In 1996, Benjamin Netanyahu of the right-wing Likud party came to power, slowing the Oslo process. He rejected full withdrawal from occupied territories, continued settlements, and blocked negotiations. In July 2000, last-ditch talks were held at Camp David with Arafat, Ehud Barak (then Israeli PM), and Clinton, but they failed. Each side blamed the other. Three months later, the Second Intifada erupted, sealing Oslo’s collapse.

Final Years, Mysterious Death, and Controversies (2000–Present)

Yasser Arafat had several near-death experiences. In 1992, he survived a plane crash in Libya. In 2002, during Israel’s "Operation Defensive Shield," he was besieged in his Ramallah headquarters, the Muqataa, for over a year and a half. He was weakened and isolated.

According to Uri Dan, Ariel Sharon’s confidant and biographer, U.S. President George W. Bush once told Sharon : "leave Arafat’s fate to God." Sharon answered : "Sometimes, God needs a little help." . Sharon saw Arafat as an obstacle to peace, and Bush tacitly supported this view.

In 2011, the Palestinian Papers revealed a 2003 letter from Mohammed Dahlan, a powerful Palestinian security official, to Israeli Minister Shaul Mofaz: "Rest assured, Yasser Arafat’s days are numbered, but let us deal with him our way, not yours [...] I would give my life to fulfill the promises I made to President Bush." The letter was never denied. Dahlan later resigned and went into exile.

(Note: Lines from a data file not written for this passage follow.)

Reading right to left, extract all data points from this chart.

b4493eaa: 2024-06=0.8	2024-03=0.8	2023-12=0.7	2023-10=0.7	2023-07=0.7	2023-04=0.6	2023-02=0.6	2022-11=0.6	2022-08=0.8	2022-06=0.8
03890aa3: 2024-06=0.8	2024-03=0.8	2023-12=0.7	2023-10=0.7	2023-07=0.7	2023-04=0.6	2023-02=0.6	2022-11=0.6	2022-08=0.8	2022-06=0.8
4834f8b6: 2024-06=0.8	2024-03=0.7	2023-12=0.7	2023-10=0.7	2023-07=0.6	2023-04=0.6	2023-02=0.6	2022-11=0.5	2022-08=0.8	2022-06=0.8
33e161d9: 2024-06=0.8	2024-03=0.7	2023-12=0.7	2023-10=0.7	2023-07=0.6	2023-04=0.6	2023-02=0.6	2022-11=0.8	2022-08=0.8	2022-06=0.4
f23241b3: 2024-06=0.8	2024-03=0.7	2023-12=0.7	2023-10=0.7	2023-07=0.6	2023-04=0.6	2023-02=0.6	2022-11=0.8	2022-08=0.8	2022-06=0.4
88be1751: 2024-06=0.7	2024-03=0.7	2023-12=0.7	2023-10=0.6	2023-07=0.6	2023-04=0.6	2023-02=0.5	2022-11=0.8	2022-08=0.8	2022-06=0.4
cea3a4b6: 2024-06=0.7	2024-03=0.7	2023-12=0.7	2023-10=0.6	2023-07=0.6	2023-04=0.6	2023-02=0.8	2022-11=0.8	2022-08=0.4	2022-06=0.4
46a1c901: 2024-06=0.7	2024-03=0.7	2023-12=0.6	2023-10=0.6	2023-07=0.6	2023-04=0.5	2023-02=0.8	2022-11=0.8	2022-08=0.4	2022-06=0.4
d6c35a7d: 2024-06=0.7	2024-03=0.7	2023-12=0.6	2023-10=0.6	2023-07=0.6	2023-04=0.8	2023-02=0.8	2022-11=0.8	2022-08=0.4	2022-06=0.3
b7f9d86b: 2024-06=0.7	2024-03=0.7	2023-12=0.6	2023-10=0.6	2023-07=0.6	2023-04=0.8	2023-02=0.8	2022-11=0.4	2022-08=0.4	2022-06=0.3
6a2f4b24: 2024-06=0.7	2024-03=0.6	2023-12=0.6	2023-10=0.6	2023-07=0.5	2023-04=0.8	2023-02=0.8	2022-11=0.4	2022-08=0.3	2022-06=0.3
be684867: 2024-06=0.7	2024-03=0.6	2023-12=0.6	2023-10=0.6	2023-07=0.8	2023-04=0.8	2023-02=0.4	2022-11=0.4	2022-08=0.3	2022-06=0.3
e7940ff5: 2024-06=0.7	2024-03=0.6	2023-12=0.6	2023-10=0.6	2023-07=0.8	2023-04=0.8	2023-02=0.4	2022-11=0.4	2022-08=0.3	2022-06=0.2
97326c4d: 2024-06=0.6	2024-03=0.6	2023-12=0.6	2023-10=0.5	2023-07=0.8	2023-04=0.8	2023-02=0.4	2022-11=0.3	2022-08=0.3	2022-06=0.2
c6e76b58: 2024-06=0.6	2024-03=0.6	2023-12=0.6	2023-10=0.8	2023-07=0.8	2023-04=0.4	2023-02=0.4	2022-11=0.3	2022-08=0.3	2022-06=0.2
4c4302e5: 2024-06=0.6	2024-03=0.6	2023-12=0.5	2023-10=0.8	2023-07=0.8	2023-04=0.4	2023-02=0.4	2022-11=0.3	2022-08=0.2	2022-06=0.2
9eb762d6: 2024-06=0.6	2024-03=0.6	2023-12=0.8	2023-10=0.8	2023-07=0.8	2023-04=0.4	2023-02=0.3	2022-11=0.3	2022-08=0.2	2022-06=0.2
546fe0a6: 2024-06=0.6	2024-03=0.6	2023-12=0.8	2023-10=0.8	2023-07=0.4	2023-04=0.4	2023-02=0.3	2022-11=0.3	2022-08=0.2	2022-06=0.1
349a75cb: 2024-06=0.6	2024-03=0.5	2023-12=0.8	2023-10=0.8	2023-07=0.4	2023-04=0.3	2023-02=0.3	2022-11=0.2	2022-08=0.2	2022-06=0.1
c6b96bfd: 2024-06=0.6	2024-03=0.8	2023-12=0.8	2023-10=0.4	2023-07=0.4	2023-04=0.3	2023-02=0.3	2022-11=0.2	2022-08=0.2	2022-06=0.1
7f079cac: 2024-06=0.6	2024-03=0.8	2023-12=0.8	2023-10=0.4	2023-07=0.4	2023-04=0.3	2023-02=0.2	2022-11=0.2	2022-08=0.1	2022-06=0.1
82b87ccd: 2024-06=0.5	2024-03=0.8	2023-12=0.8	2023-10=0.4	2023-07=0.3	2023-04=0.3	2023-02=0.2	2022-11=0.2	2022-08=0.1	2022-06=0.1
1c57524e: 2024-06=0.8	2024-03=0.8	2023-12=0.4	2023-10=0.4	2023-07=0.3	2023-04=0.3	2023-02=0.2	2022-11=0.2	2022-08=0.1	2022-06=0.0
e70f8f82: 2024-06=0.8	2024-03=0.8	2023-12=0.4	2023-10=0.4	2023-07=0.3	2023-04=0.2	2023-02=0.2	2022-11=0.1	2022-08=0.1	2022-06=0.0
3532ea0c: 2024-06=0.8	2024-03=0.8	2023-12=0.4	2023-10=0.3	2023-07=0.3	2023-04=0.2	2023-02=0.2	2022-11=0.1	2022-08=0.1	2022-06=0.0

In October 2004, Arafat fell gravely ill with vomiting, jaundiced and kidney failure. On November 2–3, his aides urgently requested an antidote from Israel. He was evacuated to Percy Military Hospital in France, where he died on November 11. No clear diagnosis was made public, and no autopsy was performed.

Eight years later, in 2012, his body was exhumed. Samples were sent to three laboratories: 5 to the French, 16 to the Swiss, and 25 to the Russians. If Arafat had been poisoned eight years earlier, the amount of poison in his body might have diminished or even disappeared. Polonium-210 has a half-life of 138 days, meaning only a tiny amount of the substance would remain—reduced by a factor of two million.

The results were mixed. The Swiss found the highest dose: 900 millibecquerels on a fragment of iliac bone. According to them, poisoning was “plausible,” but not certain. They estimated the probability at 0.5. The French concluded it was a natural death but did not publish their data. The Russians, initially open to the criminal hypothesis, changed their position in their final report of December 2013. According to a journalist interviewed by Clayton Swisher, the Ministry of Foreign Affairs, headed by Sergei Lavrov, allegedly reviewed and partially rewrote the official conclusions. Between the confidential version and the one that was published, several passages were reportedly removed.

The mystery remains unsolved. Twenty years later, no court, no international investigation has been able to clearly establish the cause of Arafat’s death. To this day, he remains the iconic figure of the Palestinian cause. Despite the harshness of his struggle, he never lost his sense of humor—nor ever let go of his keffiyeh.

Sources

  • Killing Arafat (2012), investigative documentary series by Al Jazeera, directed and researched by Clayton Swisher.

  • L’Affaire Arafat, by Emmanuel Faux (2014) 240 pages.